Torbalı’da gerçekleşen başkanlık seçiminin iptali için açılan dava hakkında konuşan Tugay, “Menemen’de olduğu gibi Torbalı’da da benzer şeyler yaşanacağını biliyorduk. CHP’nin kimliğiyle adaylar bu seçimi kazandıysa bunun dışına çıkmak ahlak dışıdır. Ahlaklı davranmamayı seçmiş ve AKP’ye geçmiş meclis üyesini kınıyorum. Parti iradesine saygılı davranılması gerekiyordu. Mahkeme ne karar verir bilemeyiz ama başvuruyu kabul etmiş öyle görünüyor ki seçimi de iptal edebilirler. Birilerini ikna edip, ona cazip gelen bir teklifle matrisini değiştirip kazanmadığını bir seçimi etik dışı yöntemle almaya çalışmanıza etik mi diyeceğiz? Fotoğraf çekmeye etik dışı diyip bu duruma ses çıkarmamak mı gerekir? Hiçbir ahlaklı CHP’li başka partiye oy vermez. Ama bir kişi yüzünden hepsi zan altında kalmış oluyor. Ama CHP’nin seçmen oylarıyla kazandığı bir yerde yine onlar devam edecekler” dedi.
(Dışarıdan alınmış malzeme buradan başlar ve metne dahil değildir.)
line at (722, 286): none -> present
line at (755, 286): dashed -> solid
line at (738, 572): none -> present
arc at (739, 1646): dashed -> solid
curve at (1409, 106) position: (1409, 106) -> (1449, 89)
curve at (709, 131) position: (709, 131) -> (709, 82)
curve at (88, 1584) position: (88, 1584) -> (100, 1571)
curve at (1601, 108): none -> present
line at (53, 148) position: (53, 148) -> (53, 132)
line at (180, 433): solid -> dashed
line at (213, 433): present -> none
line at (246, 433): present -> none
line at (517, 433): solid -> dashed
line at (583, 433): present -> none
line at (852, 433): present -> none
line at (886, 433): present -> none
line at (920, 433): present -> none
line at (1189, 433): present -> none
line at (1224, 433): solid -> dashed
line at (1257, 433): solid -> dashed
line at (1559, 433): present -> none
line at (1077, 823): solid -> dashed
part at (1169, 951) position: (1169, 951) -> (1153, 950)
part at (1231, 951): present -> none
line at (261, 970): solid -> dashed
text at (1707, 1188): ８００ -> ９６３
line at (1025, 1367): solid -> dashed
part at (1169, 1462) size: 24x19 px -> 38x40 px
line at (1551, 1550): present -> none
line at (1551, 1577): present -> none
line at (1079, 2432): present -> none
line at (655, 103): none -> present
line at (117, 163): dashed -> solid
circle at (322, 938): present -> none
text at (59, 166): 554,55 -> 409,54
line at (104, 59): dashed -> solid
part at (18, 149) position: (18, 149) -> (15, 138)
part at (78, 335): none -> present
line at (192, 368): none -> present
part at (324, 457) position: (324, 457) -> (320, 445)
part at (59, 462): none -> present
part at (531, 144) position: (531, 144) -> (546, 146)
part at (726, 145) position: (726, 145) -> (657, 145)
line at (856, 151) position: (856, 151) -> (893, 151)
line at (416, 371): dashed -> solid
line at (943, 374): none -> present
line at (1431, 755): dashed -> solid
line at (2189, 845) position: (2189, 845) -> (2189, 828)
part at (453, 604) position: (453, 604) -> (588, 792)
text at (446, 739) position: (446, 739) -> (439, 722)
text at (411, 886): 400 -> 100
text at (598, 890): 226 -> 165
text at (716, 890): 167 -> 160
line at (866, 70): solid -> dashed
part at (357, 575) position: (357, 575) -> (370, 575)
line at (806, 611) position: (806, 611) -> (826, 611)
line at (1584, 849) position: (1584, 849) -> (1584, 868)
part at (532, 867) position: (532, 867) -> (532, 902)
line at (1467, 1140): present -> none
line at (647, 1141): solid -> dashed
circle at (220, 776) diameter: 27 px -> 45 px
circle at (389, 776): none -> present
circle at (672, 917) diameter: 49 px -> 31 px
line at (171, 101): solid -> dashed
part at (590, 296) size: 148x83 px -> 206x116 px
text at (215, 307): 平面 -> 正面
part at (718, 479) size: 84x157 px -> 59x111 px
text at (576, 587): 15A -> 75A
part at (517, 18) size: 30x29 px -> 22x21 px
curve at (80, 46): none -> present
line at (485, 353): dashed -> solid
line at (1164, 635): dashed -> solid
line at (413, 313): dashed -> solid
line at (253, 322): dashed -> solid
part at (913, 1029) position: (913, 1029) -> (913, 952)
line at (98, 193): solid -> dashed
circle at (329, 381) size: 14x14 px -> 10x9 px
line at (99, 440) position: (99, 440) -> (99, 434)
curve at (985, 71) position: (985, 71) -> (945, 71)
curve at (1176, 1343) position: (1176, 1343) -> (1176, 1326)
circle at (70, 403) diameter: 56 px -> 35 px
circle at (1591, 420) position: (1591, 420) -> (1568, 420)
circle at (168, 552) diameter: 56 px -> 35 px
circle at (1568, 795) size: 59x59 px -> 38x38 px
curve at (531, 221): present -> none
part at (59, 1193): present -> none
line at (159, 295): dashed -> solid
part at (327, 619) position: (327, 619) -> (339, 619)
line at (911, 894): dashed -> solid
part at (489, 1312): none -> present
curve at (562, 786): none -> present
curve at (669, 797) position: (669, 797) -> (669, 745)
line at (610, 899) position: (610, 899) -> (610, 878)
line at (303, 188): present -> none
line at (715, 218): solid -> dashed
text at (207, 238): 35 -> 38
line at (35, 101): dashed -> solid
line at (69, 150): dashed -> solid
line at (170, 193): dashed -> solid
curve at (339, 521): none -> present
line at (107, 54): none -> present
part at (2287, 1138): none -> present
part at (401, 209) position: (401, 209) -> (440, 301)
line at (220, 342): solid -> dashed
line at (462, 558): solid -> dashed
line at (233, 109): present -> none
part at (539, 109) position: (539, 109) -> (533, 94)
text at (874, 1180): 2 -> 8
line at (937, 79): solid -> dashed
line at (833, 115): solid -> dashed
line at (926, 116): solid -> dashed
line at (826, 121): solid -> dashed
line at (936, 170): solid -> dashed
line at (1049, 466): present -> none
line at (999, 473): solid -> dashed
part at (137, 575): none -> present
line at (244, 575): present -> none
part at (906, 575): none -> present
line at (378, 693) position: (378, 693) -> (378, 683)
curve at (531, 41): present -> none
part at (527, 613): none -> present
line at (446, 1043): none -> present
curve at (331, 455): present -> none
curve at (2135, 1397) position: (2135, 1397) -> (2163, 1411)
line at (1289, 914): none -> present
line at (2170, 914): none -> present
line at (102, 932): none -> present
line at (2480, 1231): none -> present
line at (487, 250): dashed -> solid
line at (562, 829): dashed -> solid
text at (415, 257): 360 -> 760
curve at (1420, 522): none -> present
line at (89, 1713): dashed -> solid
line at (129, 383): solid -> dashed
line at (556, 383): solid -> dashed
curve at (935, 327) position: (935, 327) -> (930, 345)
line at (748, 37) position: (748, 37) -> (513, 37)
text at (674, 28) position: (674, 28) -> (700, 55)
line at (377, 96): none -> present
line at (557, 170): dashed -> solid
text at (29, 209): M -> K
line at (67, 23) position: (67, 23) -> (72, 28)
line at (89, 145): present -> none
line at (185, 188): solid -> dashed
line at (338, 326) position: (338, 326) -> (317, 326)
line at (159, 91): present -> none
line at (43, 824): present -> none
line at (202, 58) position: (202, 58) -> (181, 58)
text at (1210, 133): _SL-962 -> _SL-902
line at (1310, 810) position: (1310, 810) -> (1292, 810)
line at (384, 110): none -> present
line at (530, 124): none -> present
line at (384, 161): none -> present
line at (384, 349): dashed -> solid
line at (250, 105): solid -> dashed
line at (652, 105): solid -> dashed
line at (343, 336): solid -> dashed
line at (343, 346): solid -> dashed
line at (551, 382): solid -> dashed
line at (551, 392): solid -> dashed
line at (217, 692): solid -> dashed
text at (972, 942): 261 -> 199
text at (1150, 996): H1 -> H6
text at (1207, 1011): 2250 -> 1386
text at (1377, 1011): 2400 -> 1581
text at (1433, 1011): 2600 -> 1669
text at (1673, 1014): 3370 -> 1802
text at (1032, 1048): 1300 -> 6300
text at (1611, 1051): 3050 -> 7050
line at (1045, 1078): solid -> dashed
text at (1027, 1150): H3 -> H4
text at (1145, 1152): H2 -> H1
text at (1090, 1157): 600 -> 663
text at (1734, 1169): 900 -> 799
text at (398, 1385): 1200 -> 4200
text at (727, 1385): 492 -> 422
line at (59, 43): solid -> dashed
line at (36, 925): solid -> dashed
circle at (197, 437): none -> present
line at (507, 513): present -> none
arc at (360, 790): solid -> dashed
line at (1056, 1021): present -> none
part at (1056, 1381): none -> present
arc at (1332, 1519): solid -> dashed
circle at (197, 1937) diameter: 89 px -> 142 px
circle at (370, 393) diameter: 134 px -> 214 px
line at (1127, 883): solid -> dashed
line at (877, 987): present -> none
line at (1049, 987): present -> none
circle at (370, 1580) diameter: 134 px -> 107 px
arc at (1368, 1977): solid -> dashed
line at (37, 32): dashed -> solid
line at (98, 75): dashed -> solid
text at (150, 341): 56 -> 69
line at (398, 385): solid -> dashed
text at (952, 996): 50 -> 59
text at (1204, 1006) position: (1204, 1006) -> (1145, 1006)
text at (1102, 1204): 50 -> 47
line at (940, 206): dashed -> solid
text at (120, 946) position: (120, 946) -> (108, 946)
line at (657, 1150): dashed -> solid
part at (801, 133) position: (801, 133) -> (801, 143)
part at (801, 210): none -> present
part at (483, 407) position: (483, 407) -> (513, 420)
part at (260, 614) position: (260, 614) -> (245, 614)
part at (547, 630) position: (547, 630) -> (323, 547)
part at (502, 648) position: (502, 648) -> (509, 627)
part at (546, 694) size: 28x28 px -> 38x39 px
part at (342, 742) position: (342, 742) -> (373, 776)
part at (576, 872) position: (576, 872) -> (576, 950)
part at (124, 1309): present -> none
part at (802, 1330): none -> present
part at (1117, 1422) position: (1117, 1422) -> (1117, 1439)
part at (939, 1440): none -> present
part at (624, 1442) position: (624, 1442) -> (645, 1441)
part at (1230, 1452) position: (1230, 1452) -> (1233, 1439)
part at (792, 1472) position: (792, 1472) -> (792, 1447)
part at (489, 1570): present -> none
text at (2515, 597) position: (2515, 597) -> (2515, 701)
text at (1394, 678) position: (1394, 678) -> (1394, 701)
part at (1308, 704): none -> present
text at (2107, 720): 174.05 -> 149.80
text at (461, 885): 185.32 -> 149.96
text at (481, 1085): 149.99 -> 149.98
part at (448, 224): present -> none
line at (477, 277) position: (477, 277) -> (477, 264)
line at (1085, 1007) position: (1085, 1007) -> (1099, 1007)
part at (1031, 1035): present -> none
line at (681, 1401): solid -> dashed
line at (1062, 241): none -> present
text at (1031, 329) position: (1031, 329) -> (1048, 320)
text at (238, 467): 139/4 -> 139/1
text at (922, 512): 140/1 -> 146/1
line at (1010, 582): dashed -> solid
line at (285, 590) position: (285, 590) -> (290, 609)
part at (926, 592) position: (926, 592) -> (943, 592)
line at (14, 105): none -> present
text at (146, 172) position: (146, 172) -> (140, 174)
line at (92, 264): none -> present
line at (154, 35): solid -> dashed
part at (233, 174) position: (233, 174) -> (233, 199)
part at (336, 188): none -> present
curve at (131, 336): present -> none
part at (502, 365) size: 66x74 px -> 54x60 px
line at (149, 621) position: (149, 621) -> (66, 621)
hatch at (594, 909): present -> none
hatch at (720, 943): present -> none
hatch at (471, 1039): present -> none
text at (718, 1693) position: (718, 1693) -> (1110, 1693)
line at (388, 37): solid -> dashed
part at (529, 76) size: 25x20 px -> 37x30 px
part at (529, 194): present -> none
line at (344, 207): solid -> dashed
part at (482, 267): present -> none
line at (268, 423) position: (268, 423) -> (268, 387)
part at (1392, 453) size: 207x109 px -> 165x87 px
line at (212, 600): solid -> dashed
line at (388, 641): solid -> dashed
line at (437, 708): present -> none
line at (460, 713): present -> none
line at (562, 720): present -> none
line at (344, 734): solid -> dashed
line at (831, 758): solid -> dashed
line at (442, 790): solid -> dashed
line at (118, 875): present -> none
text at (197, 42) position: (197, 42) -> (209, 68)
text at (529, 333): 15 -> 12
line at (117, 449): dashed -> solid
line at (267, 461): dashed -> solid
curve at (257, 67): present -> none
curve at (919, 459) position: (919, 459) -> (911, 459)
‘GURUR DUYDUĞUM BİR LİDER’

İBB Başkanı Tunç Soyer ile son derece uyumlu bir çalışma yürüttüklerini dile getiren Tugay, “Kendisinden çok şey örendiğim ve birlikte çalışmaktan gurur duyduğum bir liderdir. Gayet uyum içerinde çalışıyoruz. Yalnızca çok sıkıntılı bir dönemden geçtiğimiz için beklentileri pek karşılayamamış olabiliriz. Önümüzdeki dönemlerde de bunu da telefi edeceğiz. Tunç Başkan köklü çözümlere ve altyapıya çok önem veriyor. Tarım, kentin sosyal yaşamı ile ilgili yaptığı çalışmalar İzmir’in kent yaşamını üst düzeye çıkaran çalışmalardır. Kılıçdaroğlu’nun talimatıyla başlatılan askıda defter kampanyası başlatıldı. Tunç Başkanın da çağrı yaptığı bu kampanya ben de kendi gücüm ölçüsünde katılacağım ve tüm İzmir’in de buna destek vermesini bekliyorum” dedi.